AoM Symposium on Business History and Deglobalization

20 10 2016

The next Academy of Management conference will take place Atlanta, Georgia, 4-8 August 2017. The Academy hosts symposia that can lead to publication in the Academy of Management Perspectives (AMP) publishes symposia that address important issues concerning management and business. Symposia consists of 4 to 6 papers discussing a well-defined topic. See guidelines here.

According to the Academy, unlike special issues, contributions to symposia are vetted by the symposium organizer, and curated so they complement each other. Examples of topics include, but are not limited to, advances in the neuroscience of decision making, business strategies from data science, the impact of contingent labor force on organizational sustainability, the limits of private/public partnerships on organizational growth, and so on.

The Academy are now calling for new proposals for symposia. I am writing this blog post to gauge the level of interest in a symposium on managerial responses to deglobalization. Since the world economy has experienced cycles of globalization and deglobalization, this symposium would be a great opportunity for business historians to showcase the relevance of their research to a wider range of scholars, including International Management scholars.

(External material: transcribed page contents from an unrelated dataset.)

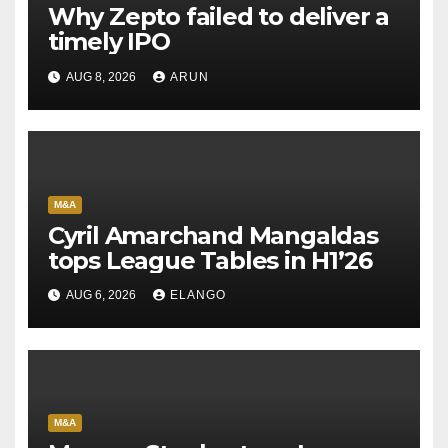
Why Zepto failed to deliver a
timely IPO
AUG 8, 2026
ARUN
M&A
Cyril Amarchand Mangaldas
tops League Tables in H1’26
AUG 6, 2026
ELANGO
M&A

The working title of the symposium would be  “Managing in Ages of Deglobalization.” There is a vast literature on how firms have managed the many challenges related to globalization, here defined as falling barriers to the movement of goods and capital across borders. Business historians, along with scholars in such disciplines as economics, economic history, international management, operations management, organization studies, and strategy have contributed to our understanding of how firms have responded to the challenges and opportunities associated with globalization in the last few decades. We also are learning more about how firms took advantage of earlier globalization phases in world history, such as the golden age of globalization that is conventionally regarded to have ended abruptly in  1914 with the outbreak of the First World War.

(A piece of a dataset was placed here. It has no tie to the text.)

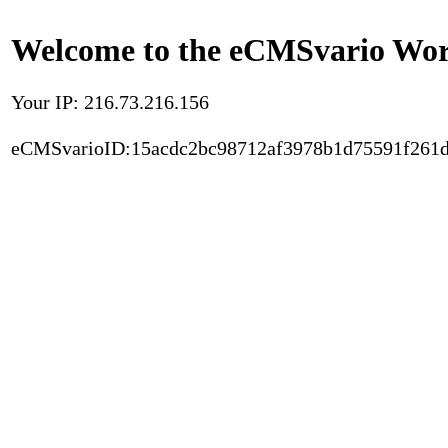
Welcome to the eCMSvario Worl
Your IP: 216.73.216.156
eCMSvarioID:15acdc2bc98712af3978b1d75591f261d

Unfortunately, we know far less about firms have managed deglobalization — i.e., periods in which globalization goes into reverse and the barriers to international trade reappear, disrupting international value chains. Some research, some of which is in a forthcoming volume on international business strategy and the First World War, has been done but much more knowledge is required. Kindleberger’s seminal research suggests that globalization appears to have been a cyclical process, with periods of global economic integration being punctuated by breakdown in the international economic order and the reversion back in the direction of autarky. If this theory is true, business historians have a great deal to offer to our understanding of how the private-sector can manage deglobalization. Knowing more about managerial responses to globalization is particularly crucial at this point, as the prospect of Brexit and the rise of anti-trade and anti-globalization movements in countries around the world raises the spectre of deglobalization. Indeed, there is some evidence in the international trade data that deglobalization is already taking place (see here, here, and here). The IMF reports that since the 2008, Global Financial Crisis, world trade is now growing at a slower rate than the global economy as a whole.

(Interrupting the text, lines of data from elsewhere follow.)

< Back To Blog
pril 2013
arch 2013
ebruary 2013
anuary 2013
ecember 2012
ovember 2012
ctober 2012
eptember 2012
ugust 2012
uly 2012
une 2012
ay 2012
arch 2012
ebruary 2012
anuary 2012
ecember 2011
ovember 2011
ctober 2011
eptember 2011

Are you working on a paper that deals with managerial responses to deglobalization? Would you be interested in presenting it in this prestigious forum? If so, please contact me via email.

In organizing this symposium, I think that we should define both history and deglobalization broadly. Defining history broadly means that papers on recent periods of history would be very welcome. Defining deglobalization broadly involves extending the remit of the paper beyond the study of economic exchange across nation-state borders.  Tyler Cowen has recently pointed out that globalization can take place within countries as the natural and man-made barriers to trade within nations are reduced. In the interests of defining the panel in inclusive terms, I would welcome paper proposals that deal with managerial responses to the breakdown of long-distance supply chains within large nation states, particularly federal ones.